Objective 1: From the listing below, list every line that contains the string "European".

54I am satisfied that Ms Bargenquast did use her best endeavours to locate the documents believed to be responsive to Mr Jeray's notice to produce. The failure to identify the 8 June email was clearly an oversight. Other than to record the fact that the initial step was taken by the General Manager on 8 June by referring the matter to Ms Bargenquast, the document does not otherwise provide any substantive information directed to the enquiries made into Mr Jeray's complaint. It is understandable that the email was not seen to be a record of enquiries made into his complaint.
55In his submissions, Mr Jeray asserted that Ms Bargenquast should not be believed in giving her evidence when explaining why it was that the 8 June email was not produced. However, she was not challenged in any questioning by Mr Jeray to suggest that she was being untruthful. In the absence of such a challenge I have no basis upon which to doubt her evidence. She was cross-examined at some length by Jeray on two occasions but on each of those I consider that she gave her evidence in a forthright manner and without any apparent equivocation. The failure to produce the email was not intentional, contrary to the charge that Mr Jeray had made.
56I conclude that Mr Jeray has not established beyond reasonable doubt that the failure to produce the 8 June email prior to 4 February 2011 was deliberate and not casual, accidental or unintentional. The Council will therefore be acquitted of the contempt as charged.
Applications for recusal
57At the commencement of the hearing on 31 January, Mr Jeray made two applications. First, he sought that I recuse myself from the hearing of his proceedings. Secondly, he sought, once again, to have the hearing of his notice of motion adjourned. As will otherwise be apparent from this judgment, the latter application was unsuccessful. It is, however, to the first of his applications that these reasons are directed.
58Although not articulated in terms, the application for recusal was founded upon an assertion of apprehended bias. For reasons that will become apparent, the application was made because Mr I J Hemmings of counsel appeared for the Council on the hearing of Mr Jeray's motion.

Source data
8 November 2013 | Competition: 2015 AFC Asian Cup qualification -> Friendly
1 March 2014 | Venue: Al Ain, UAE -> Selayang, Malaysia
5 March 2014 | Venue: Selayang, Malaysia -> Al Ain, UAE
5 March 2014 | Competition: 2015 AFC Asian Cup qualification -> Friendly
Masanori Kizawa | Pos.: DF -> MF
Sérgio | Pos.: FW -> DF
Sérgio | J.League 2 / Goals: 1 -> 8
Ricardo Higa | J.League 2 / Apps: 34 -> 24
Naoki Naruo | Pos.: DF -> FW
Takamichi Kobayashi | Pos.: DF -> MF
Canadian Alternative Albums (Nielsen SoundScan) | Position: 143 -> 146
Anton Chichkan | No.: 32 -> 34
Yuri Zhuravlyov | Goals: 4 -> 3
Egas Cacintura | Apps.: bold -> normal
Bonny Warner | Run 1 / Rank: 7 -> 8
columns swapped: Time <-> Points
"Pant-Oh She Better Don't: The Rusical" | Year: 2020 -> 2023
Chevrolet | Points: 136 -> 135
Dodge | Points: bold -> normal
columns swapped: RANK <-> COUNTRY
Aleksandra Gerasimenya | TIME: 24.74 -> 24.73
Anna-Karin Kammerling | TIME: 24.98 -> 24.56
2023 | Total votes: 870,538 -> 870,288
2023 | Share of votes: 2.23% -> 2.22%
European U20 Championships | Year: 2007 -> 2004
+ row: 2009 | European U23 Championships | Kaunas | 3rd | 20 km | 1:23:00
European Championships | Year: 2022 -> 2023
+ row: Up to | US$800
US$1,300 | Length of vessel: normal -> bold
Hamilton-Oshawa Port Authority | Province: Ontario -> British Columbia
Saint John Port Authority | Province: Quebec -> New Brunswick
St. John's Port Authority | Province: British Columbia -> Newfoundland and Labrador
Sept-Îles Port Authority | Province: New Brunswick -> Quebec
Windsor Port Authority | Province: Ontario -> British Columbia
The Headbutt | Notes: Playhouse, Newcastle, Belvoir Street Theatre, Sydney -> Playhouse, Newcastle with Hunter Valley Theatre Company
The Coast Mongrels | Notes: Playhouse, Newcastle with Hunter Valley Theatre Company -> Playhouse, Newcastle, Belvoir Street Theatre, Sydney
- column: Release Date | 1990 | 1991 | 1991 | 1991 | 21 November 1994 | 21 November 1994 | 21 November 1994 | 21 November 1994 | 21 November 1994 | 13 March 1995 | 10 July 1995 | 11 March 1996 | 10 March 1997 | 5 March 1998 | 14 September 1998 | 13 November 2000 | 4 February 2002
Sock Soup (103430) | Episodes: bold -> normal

Objective 2: According to the judgment excerpt above, who appeared for the Council on the hearing of Mr Jeray's motion?

Result 1:
European U20 Championships | Year: 2007 -> 2004
+ row: 2009 | European U23 Championships | Kaunas | 3rd | 20 km | 1:23:00
European Championships | Year: 2022 -> 2023

Result 2: Mr I J Hemmings of counsel.